Extracted data entries:
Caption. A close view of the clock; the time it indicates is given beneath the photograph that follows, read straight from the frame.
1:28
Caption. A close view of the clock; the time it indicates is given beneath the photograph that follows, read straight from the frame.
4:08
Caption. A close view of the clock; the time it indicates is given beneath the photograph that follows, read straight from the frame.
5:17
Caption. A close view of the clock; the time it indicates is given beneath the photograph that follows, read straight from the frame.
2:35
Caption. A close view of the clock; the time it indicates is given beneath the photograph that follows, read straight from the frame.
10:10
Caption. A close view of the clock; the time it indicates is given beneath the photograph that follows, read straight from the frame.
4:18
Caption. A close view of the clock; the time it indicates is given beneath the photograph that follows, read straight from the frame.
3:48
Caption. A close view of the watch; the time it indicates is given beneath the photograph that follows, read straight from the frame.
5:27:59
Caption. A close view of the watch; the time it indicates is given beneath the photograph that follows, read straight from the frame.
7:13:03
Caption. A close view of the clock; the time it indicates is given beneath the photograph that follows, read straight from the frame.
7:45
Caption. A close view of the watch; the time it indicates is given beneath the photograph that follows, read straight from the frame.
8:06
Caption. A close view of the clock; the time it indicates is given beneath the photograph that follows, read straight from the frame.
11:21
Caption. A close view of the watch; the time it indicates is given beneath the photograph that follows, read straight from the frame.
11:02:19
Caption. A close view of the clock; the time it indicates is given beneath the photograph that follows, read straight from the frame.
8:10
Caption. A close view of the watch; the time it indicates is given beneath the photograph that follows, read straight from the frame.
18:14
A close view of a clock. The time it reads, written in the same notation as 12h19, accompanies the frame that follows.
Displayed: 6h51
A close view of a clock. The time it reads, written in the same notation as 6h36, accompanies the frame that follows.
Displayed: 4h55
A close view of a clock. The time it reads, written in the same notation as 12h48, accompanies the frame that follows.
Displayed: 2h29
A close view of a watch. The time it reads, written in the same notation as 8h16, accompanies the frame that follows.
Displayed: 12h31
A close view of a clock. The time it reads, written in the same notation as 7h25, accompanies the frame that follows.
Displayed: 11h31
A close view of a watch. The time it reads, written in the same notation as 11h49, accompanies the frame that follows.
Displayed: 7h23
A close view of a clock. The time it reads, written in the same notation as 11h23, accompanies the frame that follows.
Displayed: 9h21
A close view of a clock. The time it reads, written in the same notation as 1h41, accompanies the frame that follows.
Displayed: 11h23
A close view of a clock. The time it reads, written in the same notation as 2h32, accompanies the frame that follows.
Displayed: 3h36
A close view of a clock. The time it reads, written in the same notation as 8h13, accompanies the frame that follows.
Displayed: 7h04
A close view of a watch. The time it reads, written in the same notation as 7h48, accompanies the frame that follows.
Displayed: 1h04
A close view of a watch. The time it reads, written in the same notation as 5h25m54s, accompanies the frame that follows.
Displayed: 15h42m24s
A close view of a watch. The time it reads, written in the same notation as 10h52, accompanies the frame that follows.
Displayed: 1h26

- PROBLEM: Change every "close view" in the entries above to "close-up" and write them all out again, with nothing else altered.

- SOLUTION TO THE PROBLEM:
Caption. A close-up of the clock; the time it indicates is given beneath the photograph that follows, read straight from the frame.
1:28
Caption. A close-up of the clock; the time it indicates is given beneath the photograph that follows, read straight from the frame.
4:08
Caption. A close-up of the clock; the time it indicates is given beneath the photograph that follows, read straight from the frame.
5:17
Caption. A close-up of the clock; the time it indicates is given beneath the photograph that follows, read straight from the frame.
2:35
Caption. A close-up of the clock; the time it indicates is given beneath the photograph that follows, read straight from the frame.
10:10
Caption. A close-up of the clock; the time it indicates is given beneath the photograph that follows, read straight from the frame.
4:18
Caption. A close-up of the clock; the time it indicates is given beneath the photograph that follows, read straight from the frame.
3:48
Caption. A close-up of the watch; the time it indicates is given beneath the photograph that follows, read straight from the frame.
5:27:59
Caption. A close-up of the watch; the time it indicates is given beneath the photograph that follows, read straight from the frame.
7:13:03
Caption. A close-up of the clock; the time it indicates is given beneath the photograph that follows, read straight from the frame.
7:45
Caption. A close-up of the watch; the time it indicates is given beneath the photograph that follows, read straight from the frame.
8:06
Caption. A close-up of the clock; the time it indicates is given beneath the photograph that follows, read straight from the frame.
11:21
Caption. A close-up of the watch; the time it indicates is given beneath the photograph that follows, read straight from the frame.
11:02:19
Caption. A close-up of the clock; the time it indicates is given beneath the photograph that follows, read straight from the frame.
8:10
Caption. A close-up of the watch; the time it indicates is given beneath the photograph that follows, read straight from the frame.
18:14
A close-up of a clock. The time it reads, written in the same notation as 12h19, accompanies the frame that follows.
Displayed: 6h51
A close-up of a clock. The time it reads, written in the same notation as 6h36, accompanies the frame that follows.
Displayed: 4h55
A close-up of a clock. The time it reads, written in the same notation as 12h48, accompanies the frame that follows.
Displayed: 2h29
A close-up of a watch. The time it reads, written in the same notation as 8h16, accompanies the frame that follows.
Displayed: 12h31
A close-up of a clock. The time it reads, written in the same notation as 7h25, accompanies the frame that follows.
Displayed: 11h31
A close-up of a watch. The time it reads, written in the same notation as 11h49, accompanies the frame that follows.
Displayed: 7h23
A close-up of a clock. The time it reads, written in the same notation as 11h23, accompanies the frame that follows.
Displayed: 9h21
A close-up of a clock. The time it reads, written in the same notation as 1h41, accompanies the frame that follows.
Displayed: 11h23
A close-up of a clock. The time it reads, written in the same notation as 2h32, accompanies the frame that follows.
Displayed: 3h36
A close-up of a clock. The time it reads, written in the same notation as 8h13, accompanies the frame that follows.
Displayed: 7h04
A close-up of a watch. The time it reads, written in the same notation as 7h48, accompanies the frame that follows.
Displayed: 1h04
A close-up of a watch. The time it reads, written in the same notation as 5h25m54s, accompanies the frame that follows.
Displayed: 15h42m24s
A close-up of a watch. The time it reads, written in the same notation as 10h52, accompanies the frame that follows.
Displayed: 1h26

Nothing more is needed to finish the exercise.